--- Given passage Enclosed Below ---

Doerr writes with an earnest tone. He allows his main characters to be awed by the interesting people and the majestic world around them, to be filled by a sense of wonder. Electricity and technology fascinates orphaned Werner; science and the ocean and family enthrall Marie-Laure. The absence of a cynical tone is refreshing, reminding me reverent prose need not be cheesy. Each page contains sentences conveying mood. Doerr is not thrifty with words. These words fill you up like a grand dinner out, it’s a treat to devour this costly meal of story. Active verbs flex their literary muscles and we are immersed in this beautiful place even when the destruction reigns, where as bombings occur, “the fires pool and strut. ” and then:
“The appetite for oxygen is such that objects heavier than housecats are dragged into the flames. Shop signs swing toward the heat from their brackets. A potted hedge comes sliding across the rubble and capsizes. Swifts flushed from chimneys catch fire and swoop like blown sparks out over the ramparts and extinguish themselves in the sea.”
Incredible. Doerr ushers sounds and smells alive in the seat of the brain such as,”the sweet slightly chemical scent of gun oil,” “the raw wood of newly constructed shell crates,” “the moth ball odor of old bedspreads.” This evocative style carried the narrative like Donna Tartt’s Goldfinch as both writers captured the ability to set a scene with more than visual elements.
Without this enchantment, readers would be bogged down in warfare and perpetual stress with moments of joy impossible. Humans will find a way to escape entrapment. Doerr hits on the desire we all have to connect to others like Werner carefully listening for forbidden transmissions:
“He hears a fizz of static then from somewhere deep inside the earpiece a stream of consonants issues forth.”

--- End of Enclosed Given passage ---
--- Dataset entries Enclosed Below ---

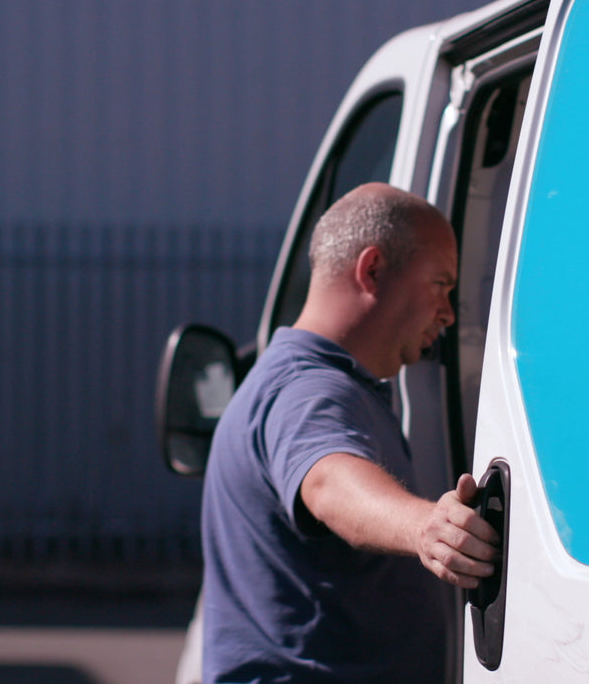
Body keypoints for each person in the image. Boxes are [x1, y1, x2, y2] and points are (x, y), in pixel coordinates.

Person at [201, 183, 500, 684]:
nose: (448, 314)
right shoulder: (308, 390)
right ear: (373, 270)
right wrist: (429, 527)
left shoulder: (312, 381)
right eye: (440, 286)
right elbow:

--- End of Enclosed Dataset entries ---

### Tasks to perform
(a) According to the review, what enthralls Marie-Laure?
(b) Rewrite the part of the review starting with "Incredible. Doerr ushers" and going on through "than visual elements.", changing "evocative" to "vivid".
The records are separate material and have no connection to the review.

### Answer set
(a) Science, the ocean, and family enthrall Marie-Laure.

(b)
Incredible. Doerr ushers sounds and smells alive in the seat of the brain such as,”the sweet slightly chemical scent of gun oil,” “the raw wood of newly constructed shell crates,” “the moth ball odor of old bedspreads.” This vivid style carried the narrative like Donna Tartt’s Goldfinch as both writers captured the ability to set a scene with more than visual elements.